* _Problem to solve_
Set down every line of the listing below word for word, keeping each line as it stands.

* _Data extract_

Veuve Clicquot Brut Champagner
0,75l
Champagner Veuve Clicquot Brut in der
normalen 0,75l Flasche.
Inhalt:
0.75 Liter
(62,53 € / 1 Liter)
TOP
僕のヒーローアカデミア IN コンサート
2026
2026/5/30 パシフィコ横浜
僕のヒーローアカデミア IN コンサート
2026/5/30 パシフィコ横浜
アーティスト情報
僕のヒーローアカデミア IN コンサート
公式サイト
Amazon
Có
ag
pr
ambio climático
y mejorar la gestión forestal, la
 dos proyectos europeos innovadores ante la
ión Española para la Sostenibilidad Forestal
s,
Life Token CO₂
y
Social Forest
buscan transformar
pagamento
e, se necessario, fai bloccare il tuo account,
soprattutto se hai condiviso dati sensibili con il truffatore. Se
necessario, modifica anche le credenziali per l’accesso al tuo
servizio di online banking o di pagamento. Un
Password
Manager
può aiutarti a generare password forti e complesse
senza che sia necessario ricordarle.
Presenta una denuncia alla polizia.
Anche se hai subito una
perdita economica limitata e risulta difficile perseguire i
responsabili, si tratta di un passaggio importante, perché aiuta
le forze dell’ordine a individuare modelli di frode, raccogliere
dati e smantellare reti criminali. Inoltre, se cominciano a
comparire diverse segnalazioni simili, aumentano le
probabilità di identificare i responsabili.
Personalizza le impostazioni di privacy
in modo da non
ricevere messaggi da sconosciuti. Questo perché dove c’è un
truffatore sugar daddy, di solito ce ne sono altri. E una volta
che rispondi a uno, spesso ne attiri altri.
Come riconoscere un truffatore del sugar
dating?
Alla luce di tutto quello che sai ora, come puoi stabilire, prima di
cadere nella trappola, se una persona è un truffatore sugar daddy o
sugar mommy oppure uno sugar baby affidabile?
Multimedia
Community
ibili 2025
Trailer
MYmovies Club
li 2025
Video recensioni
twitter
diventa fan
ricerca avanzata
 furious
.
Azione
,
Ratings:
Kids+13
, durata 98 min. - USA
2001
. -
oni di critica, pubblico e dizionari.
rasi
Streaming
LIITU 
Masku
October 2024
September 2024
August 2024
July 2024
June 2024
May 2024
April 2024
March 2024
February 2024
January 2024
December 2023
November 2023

* _Result for this exercise_
Veuve Clicquot Brut Champagner
0,75l
Champagner Veuve Clicquot Brut in der
normalen 0,75l Flasche.
Inhalt:
0.75 Liter
(62,53 € / 1 Liter)
TOP
僕のヒーローアカデミア IN コンサート
2026
2026/5/30 パシフィコ横浜
僕のヒーローアカデミア IN コンサート
2026/5/30 パシフィコ横浜
アーティスト情報
僕のヒーローアカデミア IN コンサート
公式サイト
Amazon
Có
ag
pr
ambio climático
y mejorar la gestión forestal, la
 dos proyectos europeos innovadores ante la
ión Española para la Sostenibilidad Forestal
s,
Life Token CO₂
y
Social Forest
buscan transformar
pagamento
e, se necessario, fai bloccare il tuo account,
soprattutto se hai condiviso dati sensibili con il truffatore. Se
necessario, modifica anche le credenziali per l’accesso al tuo
servizio di online banking o di pagamento. Un
Password
Manager
può aiutarti a generare password forti e complesse
senza che sia necessario ricordarle.
Presenta una denuncia alla polizia.
Anche se hai subito una
perdita economica limitata e risulta difficile perseguire i
responsabili, si tratta di un passaggio importante, perché aiuta
le forze dell’ordine a individuare modelli di frode, raccogliere
dati e smantellare reti criminali. Inoltre, se cominciano a
comparire diverse segnalazioni simili, aumentano le
probabilità di identificare i responsabili.
Personalizza le impostazioni di privacy
in modo da non
ricevere messaggi da sconosciuti. Questo perché dove c’è un
truffatore sugar daddy, di solito ce ne sono altri. E una volta
che rispondi a uno, spesso ne attiri altri.
Come riconoscere un truffatore del sugar
dating?
Alla luce di tutto quello che sai ora, come puoi stabilire, prima di
cadere nella trappola, se una persona è un truffatore sugar daddy o
sugar mommy oppure uno sugar baby affidabile?
Multimedia
Community
ibili 2025
Trailer
MYmovies Club
li 2025
Video recensioni
twitter
diventa fan
ricerca avanzata
 furious
.
Azione
,
Ratings:
Kids+13
, durata 98 min. - USA
2001
. -
oni di critica, pubblico e dizionari.
rasi
Streaming
LIITU 
Masku
October 2024
September 2024
August 2024
July 2024
June 2024
May 2024
April 2024
March 2024
February 2024
January 2024
December 2023
November 2023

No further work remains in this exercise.